As for Black Lives Matter the movement, Bernie Sanders “will turn those words into action,” Symone Sanders said on stage to cheers from the huge crowd.
She didn’t mention the Black Lives Matter disruption at a Sanders campaign Social Security rally earlier in the day that forced Bernie Sanders to cut the event short and led to an aggressive statement from the candidate.
“I am disappointed that two people disrupted a rally attended by thousands at which I was invited to speak about fighting to protect Social Security and Medicare,” Bernie Sanders said in a written statement. “I was especially disappointed because on criminal justice reform and the need to fight racism there is no other candidate for president who will fight harder than me.”
Nor did the senator mention the moment in his remarks. After the event, Symone Sanders defended her candidate’s record, but was careful not to directly attack the tactics of the protesters in Seattle earlier in the day.
“Some people haven’t heard [Sanders’ new message] yet, they haven’t heard it, they haven’t received it yet. But I think they will hear it,” she said. “But you have to understand that this is a very emotional weekend for people. Tomorrow is the anniversary when Darren Wilson shot and killed Mike Brown… so people are feeling that.”
As for the Seattle protest, Symone Sanders said, “Do I think everyone in the movement agrees with the way the protesters commanded the stage today? No. Am I going to condemn the protesters for standing up and expressing themselves?
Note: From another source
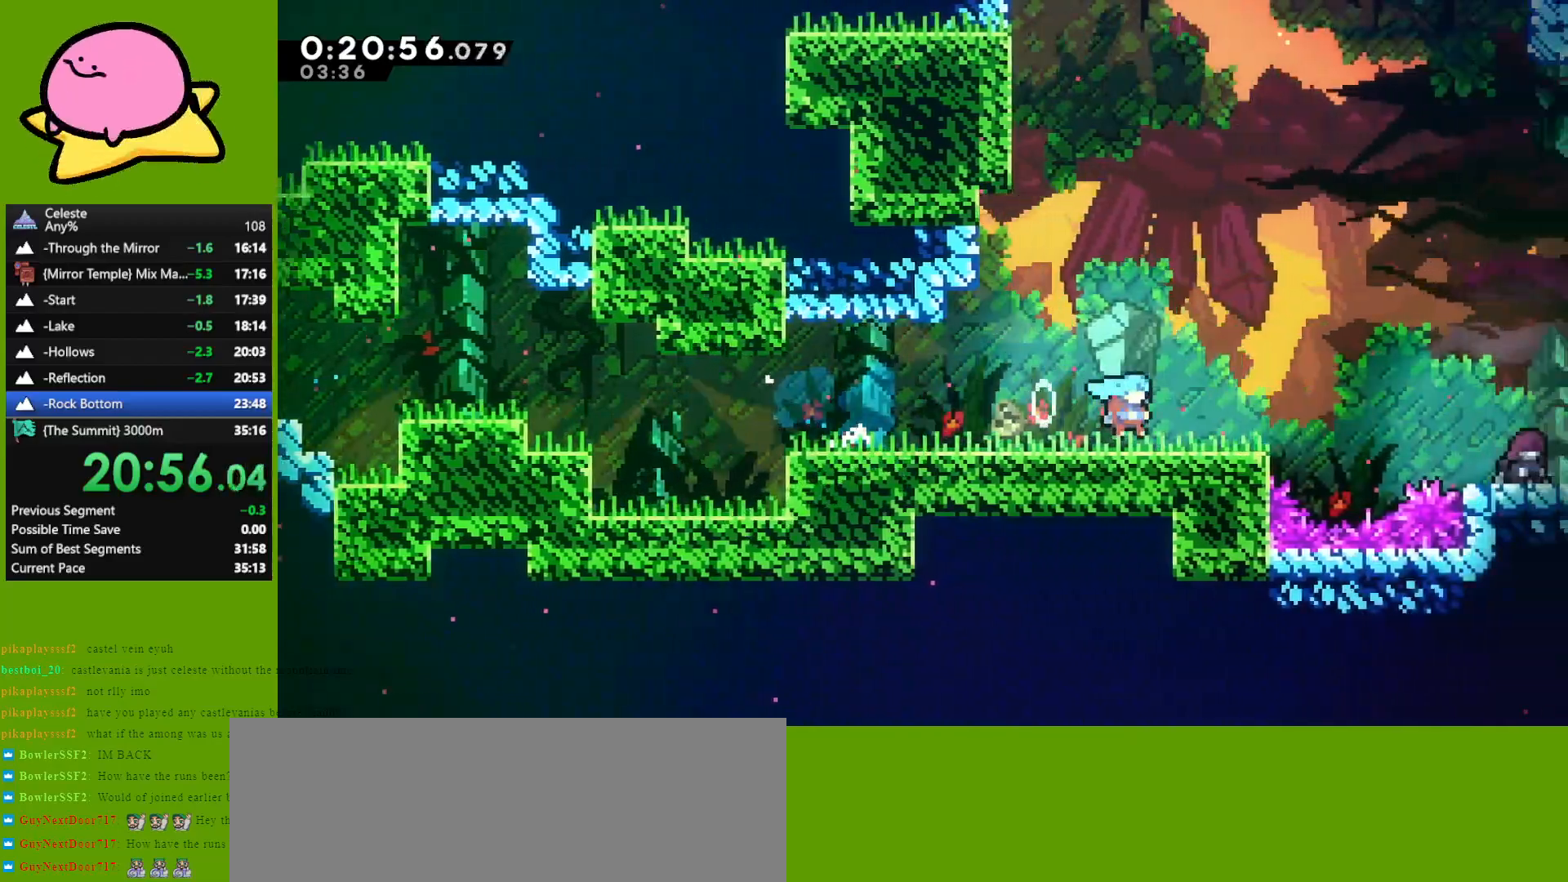
{"keys": [], "events": [[17, "right", "up"], [250, "down", "down"], [300, "jump", "down"], [350, "down", "up"], [400, "jump", "up"]]}
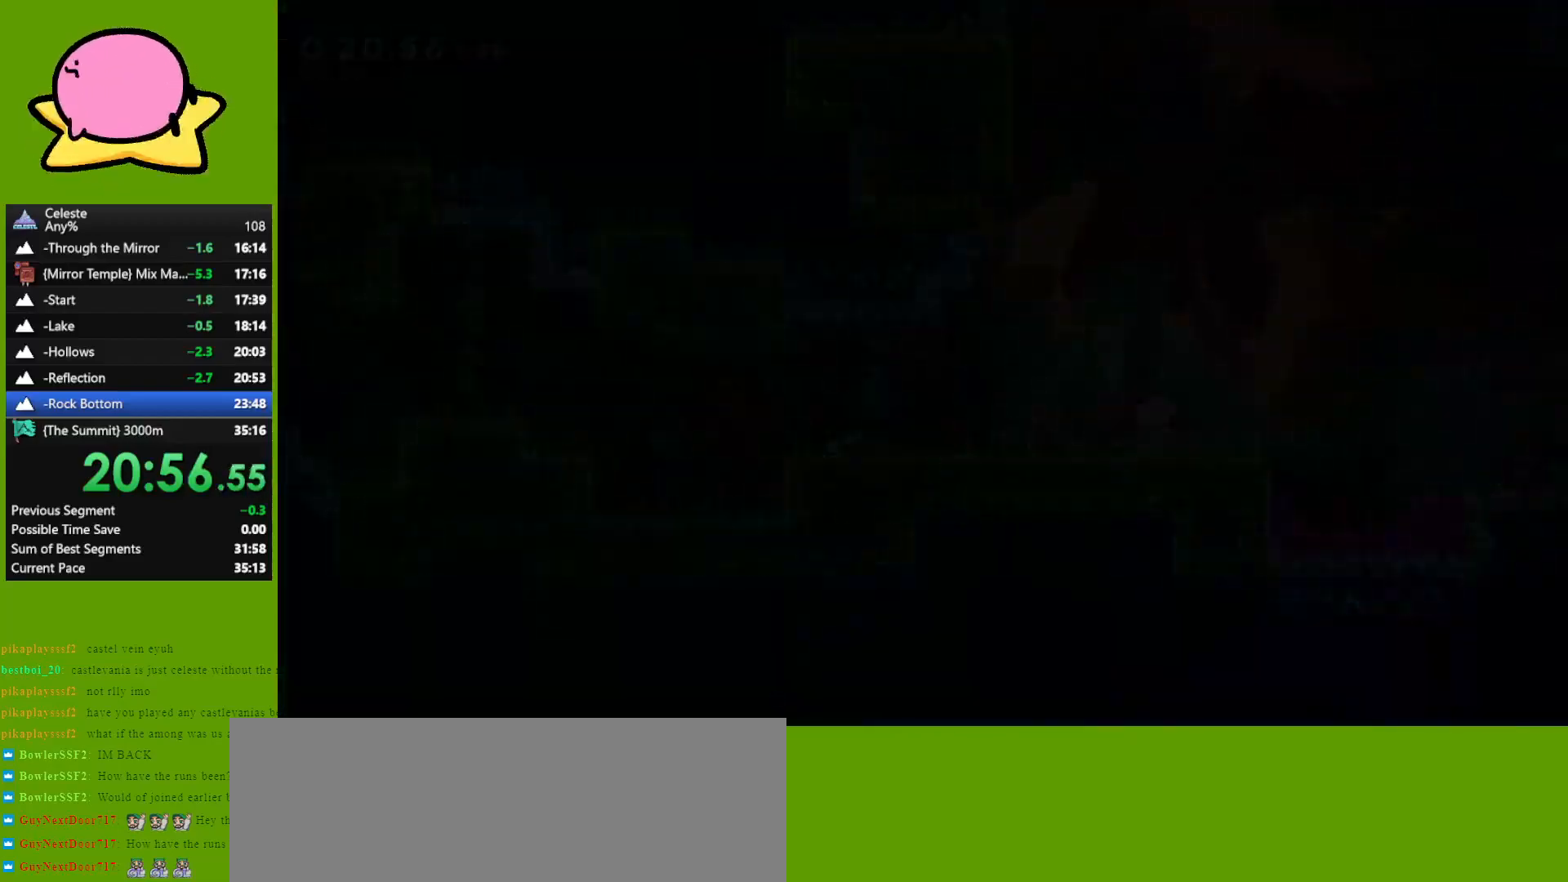
{"keys": ["down", "right"], "events": [[367, "down", "down"], [417, "right", "down"], [467, "dash", "down"], [500, "dash", "up"]]}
No. Because their voices matter.”
Since an embarrassing clash with Black Lives Matter protesters at Netroots in July, the Sanders campaign has recast his message to appeal to the activist movement. The hiring of Symone Sanders is another part of that shift away from the listening phase to actively promoting Sanders as the candidate of Black Lives Matter.
“We’re all doing Black Lives Matter work. Some of us it’s policy, some of us it’s advocacy, some of us it’s activism, but we all have a place,” she said.